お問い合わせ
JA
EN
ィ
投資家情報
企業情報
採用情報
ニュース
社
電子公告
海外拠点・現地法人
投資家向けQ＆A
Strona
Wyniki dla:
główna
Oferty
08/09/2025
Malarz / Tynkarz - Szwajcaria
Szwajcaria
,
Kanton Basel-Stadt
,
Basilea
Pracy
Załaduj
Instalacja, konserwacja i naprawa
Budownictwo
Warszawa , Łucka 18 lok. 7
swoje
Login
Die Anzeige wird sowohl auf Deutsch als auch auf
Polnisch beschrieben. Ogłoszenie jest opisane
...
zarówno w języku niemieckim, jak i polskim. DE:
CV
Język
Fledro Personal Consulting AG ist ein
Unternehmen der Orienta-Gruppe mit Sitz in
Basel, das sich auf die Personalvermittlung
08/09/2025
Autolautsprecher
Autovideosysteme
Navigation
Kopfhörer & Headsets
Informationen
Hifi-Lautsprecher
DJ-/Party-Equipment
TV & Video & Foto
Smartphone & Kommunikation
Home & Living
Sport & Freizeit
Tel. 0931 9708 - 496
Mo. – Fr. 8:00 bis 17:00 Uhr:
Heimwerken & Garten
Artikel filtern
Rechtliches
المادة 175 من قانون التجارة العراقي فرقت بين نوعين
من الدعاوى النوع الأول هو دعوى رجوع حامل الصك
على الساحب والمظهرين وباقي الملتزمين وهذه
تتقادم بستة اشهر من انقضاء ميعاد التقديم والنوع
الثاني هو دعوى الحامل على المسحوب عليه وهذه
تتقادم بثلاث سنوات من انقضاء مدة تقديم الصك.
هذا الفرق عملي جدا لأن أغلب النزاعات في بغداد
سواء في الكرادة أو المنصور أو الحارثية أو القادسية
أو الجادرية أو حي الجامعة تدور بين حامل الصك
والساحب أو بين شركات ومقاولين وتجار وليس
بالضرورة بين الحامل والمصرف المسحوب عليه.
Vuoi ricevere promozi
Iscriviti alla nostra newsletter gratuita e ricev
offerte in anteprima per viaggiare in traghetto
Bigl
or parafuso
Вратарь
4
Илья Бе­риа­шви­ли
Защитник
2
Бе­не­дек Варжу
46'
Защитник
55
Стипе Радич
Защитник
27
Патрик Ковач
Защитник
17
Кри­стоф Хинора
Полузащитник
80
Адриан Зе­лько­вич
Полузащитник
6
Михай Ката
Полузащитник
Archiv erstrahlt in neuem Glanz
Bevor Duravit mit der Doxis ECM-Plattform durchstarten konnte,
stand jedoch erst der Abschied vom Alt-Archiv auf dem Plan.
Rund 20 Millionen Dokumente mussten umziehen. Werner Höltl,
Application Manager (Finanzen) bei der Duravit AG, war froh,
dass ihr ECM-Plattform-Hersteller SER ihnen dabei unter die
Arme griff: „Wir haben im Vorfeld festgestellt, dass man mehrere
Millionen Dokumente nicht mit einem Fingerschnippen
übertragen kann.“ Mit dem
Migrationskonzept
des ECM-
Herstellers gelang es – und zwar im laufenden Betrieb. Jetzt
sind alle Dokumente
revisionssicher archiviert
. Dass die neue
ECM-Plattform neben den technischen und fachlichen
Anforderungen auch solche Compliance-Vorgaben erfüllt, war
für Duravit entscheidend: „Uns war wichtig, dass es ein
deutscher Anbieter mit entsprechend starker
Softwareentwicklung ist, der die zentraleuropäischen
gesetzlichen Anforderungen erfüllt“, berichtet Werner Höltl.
....................
**TO-DO ITEM**
Each entry above has to be duplicated exactly as it stands.

**TASK RESPONSE**
お問い合わせ
JA
EN
ィ
投資家情報
企業情報
採用情報
ニュース
社
電子公告
海外拠点・現地法人
投資家向けQ＆A
Strona
Wyniki dla:
główna
Oferty
08/09/2025
Malarz / Tynkarz - Szwajcaria
Szwajcaria
,
Kanton Basel-Stadt
,
Basilea
Pracy
Załaduj
Instalacja, konserwacja i naprawa
Budownictwo
Warszawa , Łucka 18 lok. 7
swoje
Login
Die Anzeige wird sowohl auf Deutsch als auch auf
Polnisch beschrieben. Ogłoszenie jest opisane
...
zarówno w języku niemieckim, jak i polskim. DE:
CV
Język
Fledro Personal Consulting AG ist ein
Unternehmen der Orienta-Gruppe mit Sitz in
Basel, das sich auf die Personalvermittlung
08/09/2025
Autolautsprecher
Autovideosysteme
Navigation
Kopfhörer & Headsets
Informationen
Hifi-Lautsprecher
DJ-/Party-Equipment
TV & Video & Foto
Smartphone & Kommunikation
Home & Living
Sport & Freizeit
Tel. 0931 9708 - 496
Mo. – Fr. 8:00 bis 17:00 Uhr:
Heimwerken & Garten
Artikel filtern
Rechtliches
المادة 175 من قانون التجارة العراقي فرقت بين نوعين
من الدعاوى النوع الأول هو دعوى رجوع حامل الصك
على الساحب والمظهرين وباقي الملتزمين وهذه
تتقادم بستة اشهر من انقضاء ميعاد التقديم والنوع
الثاني هو دعوى الحامل على المسحوب عليه وهذه
تتقادم بثلاث سنوات من انقضاء مدة تقديم الصك.
هذا الفرق عملي جدا لأن أغلب النزاعات في بغداد
سواء في الكرادة أو المنصور أو الحارثية أو القادسية
أو الجادرية أو حي الجامعة تدور بين حامل الصك
والساحب أو بين شركات ومقاولين وتجار وليس
بالضرورة بين الحامل والمصرف المسحوب عليه.
Vuoi ricevere promozi
Iscriviti alla nostra newsletter gratuita e ricev
offerte in anteprima per viaggiare in traghetto
Bigl
or parafuso
Вратарь
4
Илья Бе­риа­шви­ли
Защитник
2
Бе­не­дек Варжу
46'
Защитник
55
Стипе Радич
Защитник
27
Патрик Ковач
Защитник
17
Кри­стоф Хинора
Полузащитник
80
Адриан Зе­лько­вич
Полузащитник
6
Михай Ката
Полузащитник
Archiv erstrahlt in neuem Glanz
Bevor Duravit mit der Doxis ECM-Plattform durchstarten konnte,
stand jedoch erst der Abschied vom Alt-Archiv auf dem Plan.
Rund 20 Millionen Dokumente mussten umziehen. Werner Höltl,
Application Manager (Finanzen) bei der Duravit AG, war froh,
dass ihr ECM-Plattform-Hersteller SER ihnen dabei unter die
Arme griff: „Wir haben im Vorfeld festgestellt, dass man mehrere
Millionen Dokumente nicht mit einem Fingerschnippen
übertragen kann.“ Mit dem
Migrationskonzept
des ECM-
Herstellers gelang es – und zwar im laufenden Betrieb. Jetzt
sind alle Dokumente
revisionssicher archiviert
. Dass die neue
ECM-Plattform neben den technischen und fachlichen
Anforderungen auch solche Compliance-Vorgaben erfüllt, war
für Duravit entscheidend: „Uns war wichtig, dass es ein
deutscher Anbieter mit entsprechend starker
Softwareentwicklung ist, der die zentraleuropäischen
gesetzlichen Anforderungen erfüllt“, berichtet Werner Höltl.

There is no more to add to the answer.